But . . . Passepartout? In yet another way, it made sense - he would not have borne the constant scrutiny, within or without his household, of a typical agent for the crown. There would have been frequent discoveries, frequent replacements. For someone to succeed in such a thing, they would have to be uncommon, indeed.

Uncommon, perhaps the best descriptive for Passepartout. There was no valet in the world like him, no one in the world like him.

A gentleman's valet was privy to every secret of his life.

Every secret - and which had Passepartout chosen, or been ordered, to share?

He had stared for too long - Passepartout fidgeted beneath his gaze and asked, "Master?"

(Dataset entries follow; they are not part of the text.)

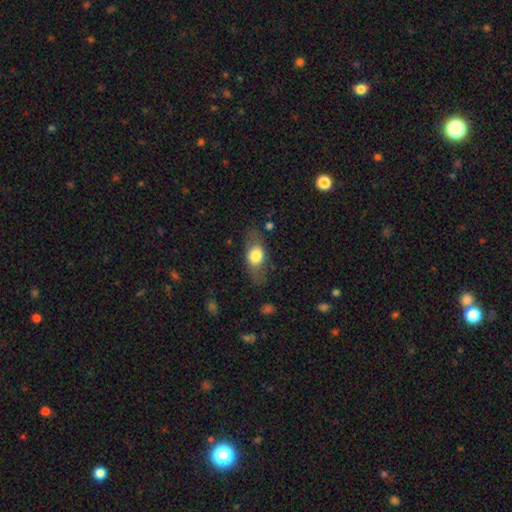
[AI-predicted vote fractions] A smooth galaxy with no disk features (70%) that is in between round and cigar-shaped (77%).

Vote fractions:
- Smooth or featured? smooth: 70% / featured or disk: 23% / star or artifact: 7%
- How rounded? in between: 77% / round: 14% / cigar-shaped: 9%
- Merging? none: 72% / minor disturbance: 18% / major disturbance: 8% / merger: 2%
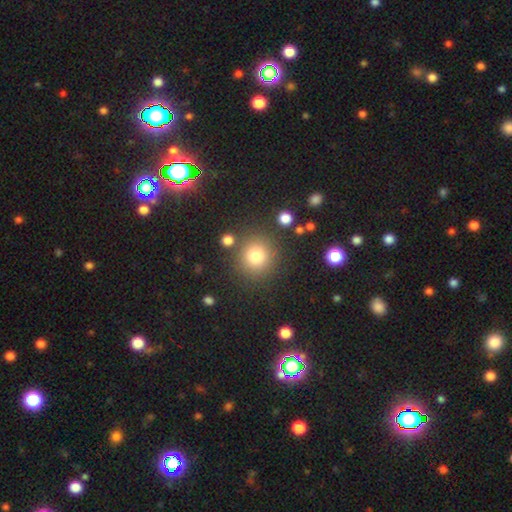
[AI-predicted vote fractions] This is likely a smooth galaxy (78%). How rounded: clearly round (91%). Merging: clearly none (84%).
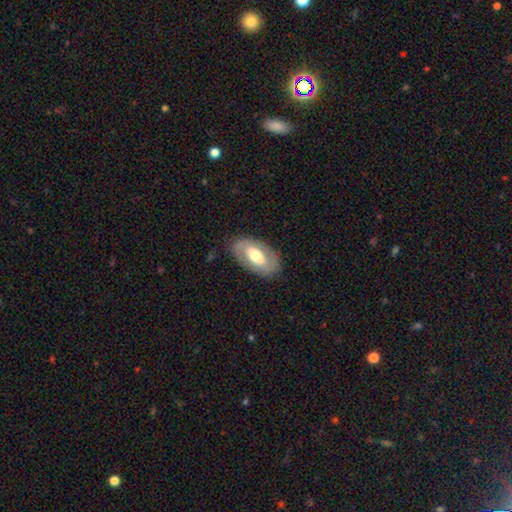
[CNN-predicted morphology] Overall: featured or disk (51%; smooth 43%). Edge-on disk: no (91%). Merging: none (82%).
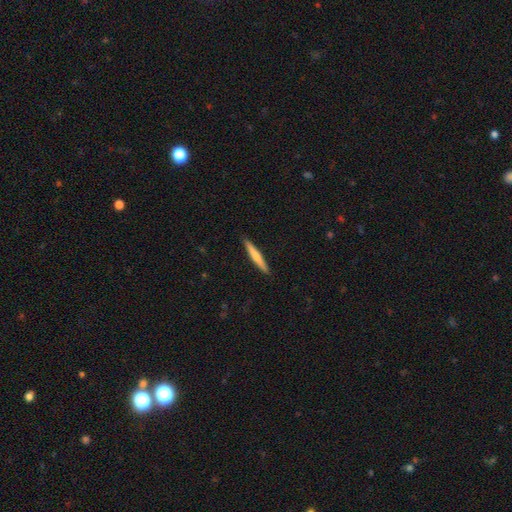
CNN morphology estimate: smooth 61%, featured or disk 33%, star or artifact 5%. Down the decision tree: how rounded — cigar-shaped (95%); merging — none (91%).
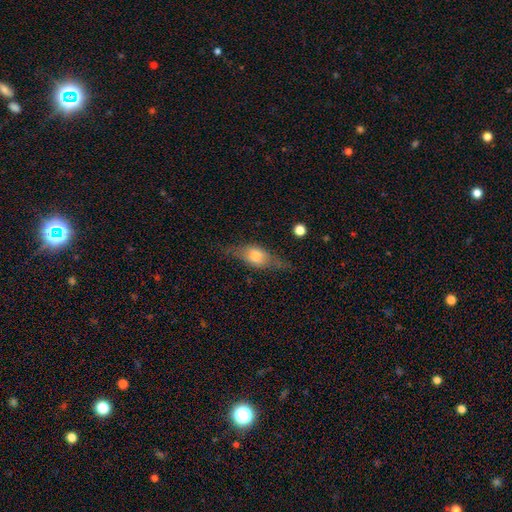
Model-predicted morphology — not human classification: smooth-or-featured: featured or disk: 52% | smooth: 41% | star or artifact: 8%
  disk-edge-on: yes: 85% | no: 15%
  merging: none: 72% | minor disturbance: 18% | major disturbance: 7% | merger: 2%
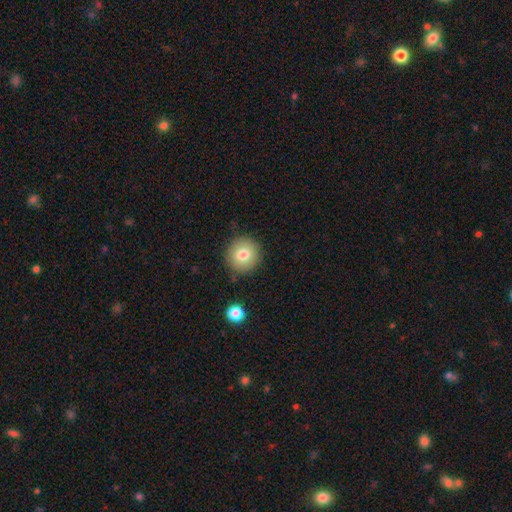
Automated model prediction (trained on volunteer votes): Morphology: type=smooth (65%); roundness=round (94%); merging=none (90%).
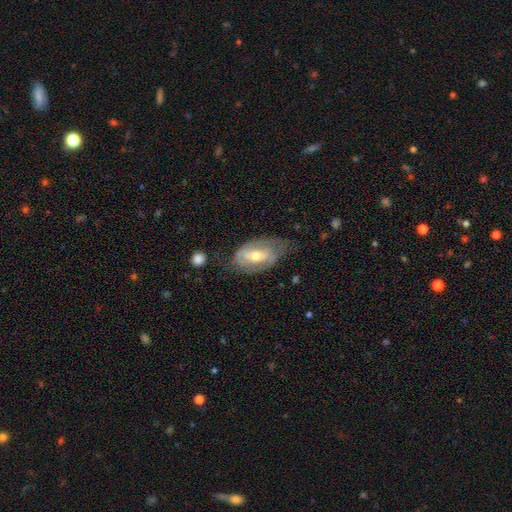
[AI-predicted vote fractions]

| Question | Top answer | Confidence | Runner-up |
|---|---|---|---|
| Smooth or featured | featured or disk | 70% | smooth (24%) |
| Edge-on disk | no | 93% | yes (7%) |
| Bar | weak | 42% | no (35%) |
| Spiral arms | yes | 78% | no (22%) |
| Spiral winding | tight | 45% | medium (38%) |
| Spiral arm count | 2 | 60% | can't tell (27%) |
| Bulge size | moderate | 63% | small (31%) |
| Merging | none | 53% | minor disturbance (29%) |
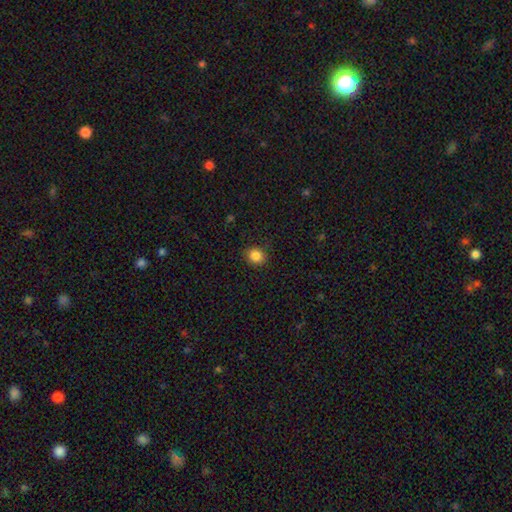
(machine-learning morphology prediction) A smooth galaxy with no disk features (85%) that is round (80%). Merging: none (88%).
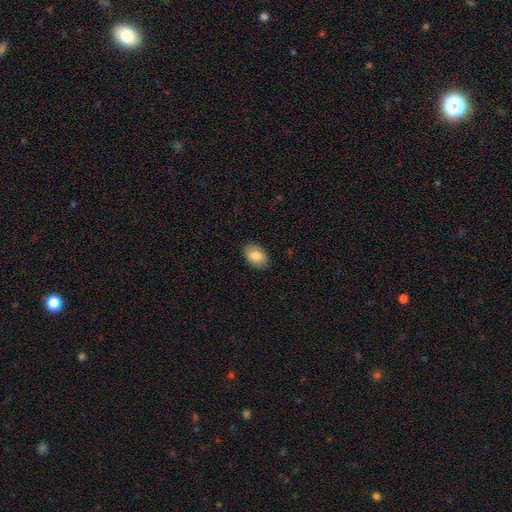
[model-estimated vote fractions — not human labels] Smooth or featured?
  - smooth: 83% *
  - featured or disk: 10%
  - star or artifact: 7%
How rounded?
  - in between: 85% *
  - round: 14%
  - cigar-shaped: 1%
Merging?
  - none: 88% *
  - minor disturbance: 9%
  - major disturbance: 2%
  - merger: 1%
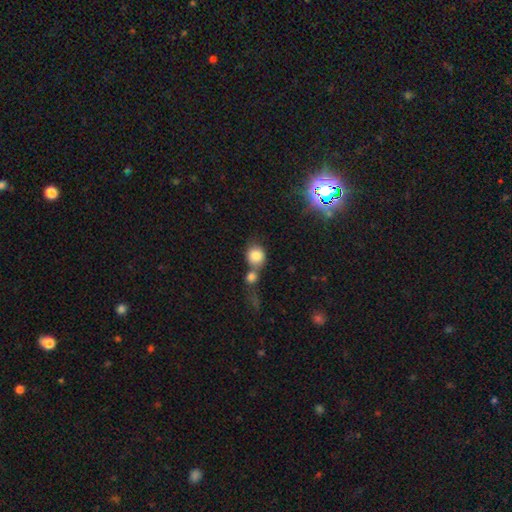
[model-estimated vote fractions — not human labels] Q: Smooth or featured?
A: smooth (82%); runner-up: star or artifact (9%)
Q: How rounded?
A: round (78%); runner-up: in between (20%)
Q: Merging?
A: merger (48%); runner-up: none (35%)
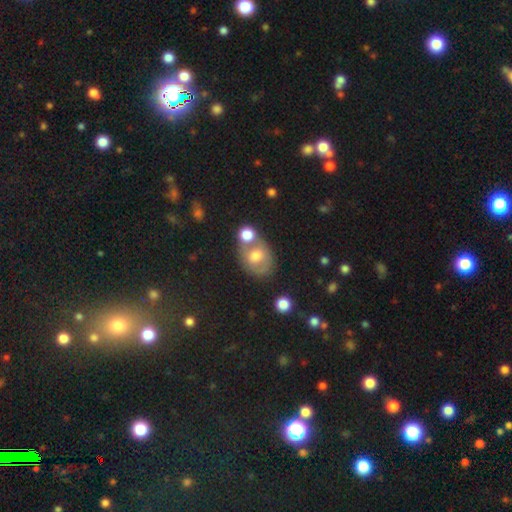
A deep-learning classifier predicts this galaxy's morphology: smooth 58%, featured or disk 30%, star or artifact 12%. Down the decision tree: how rounded — in between (51%); merging — none (46%).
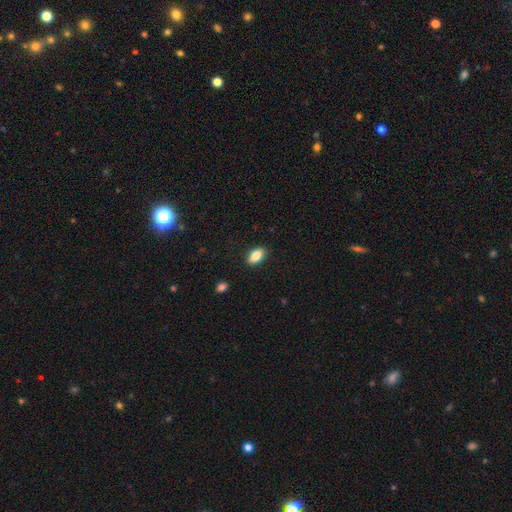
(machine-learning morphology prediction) This is clearly a smooth galaxy (85%). How rounded: clearly in between (91%). Merging: clearly none (89%).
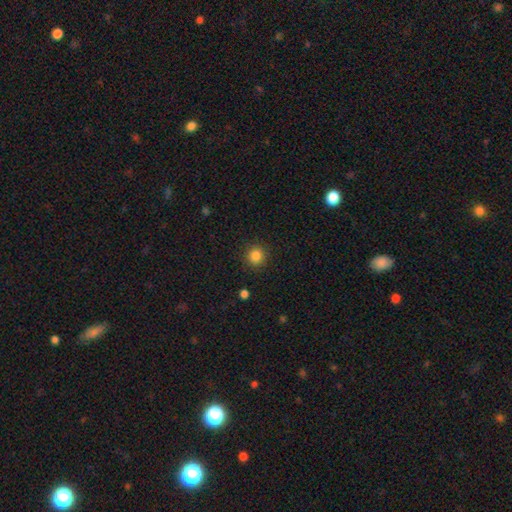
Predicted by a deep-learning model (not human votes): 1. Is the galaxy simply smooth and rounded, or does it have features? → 84% smooth, 12% star or artifact, 4% featured or disk.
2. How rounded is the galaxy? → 91% round, 8% in between, 1% cigar-shaped.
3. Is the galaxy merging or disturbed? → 90% none, 6% minor disturbance, 2% major disturbance, 1% merger.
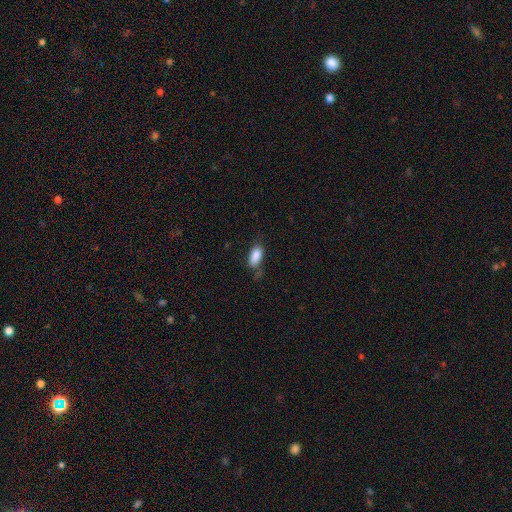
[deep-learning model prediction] smooth_or_featured: smooth (p=0.85) [alt: star or artifact p=0.07]
how_rounded: in between (p=0.88) [alt: cigar-shaped p=0.09]
merging: none (p=0.56) [alt: minor disturbance p=0.28]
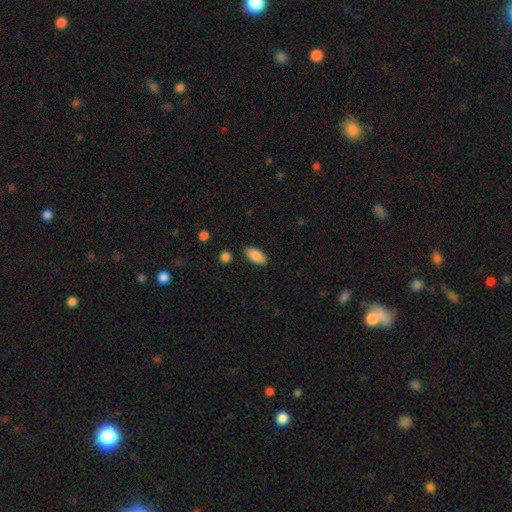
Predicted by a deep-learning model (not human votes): smooth 88%, star or artifact 7%, featured or disk 5%. Down the decision tree: how rounded — in between (91%); merging — none (85%).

A cold weight filled the pit of his stomach at the very word. Still, Phileas forced a comforting smile, brought his knuckle to his lips, and stared out the window again.


And yet . . . the man fought with them and beside them. He lent them his skill, his efficiency, his compassion, his friendship, all without measure or expectation of return in kind. There was no man within Phileas' reckoning who could have acted so well upon the delivery of that letter this afternoon, to have shown such distress and compassion in guessing what the letter might have meant.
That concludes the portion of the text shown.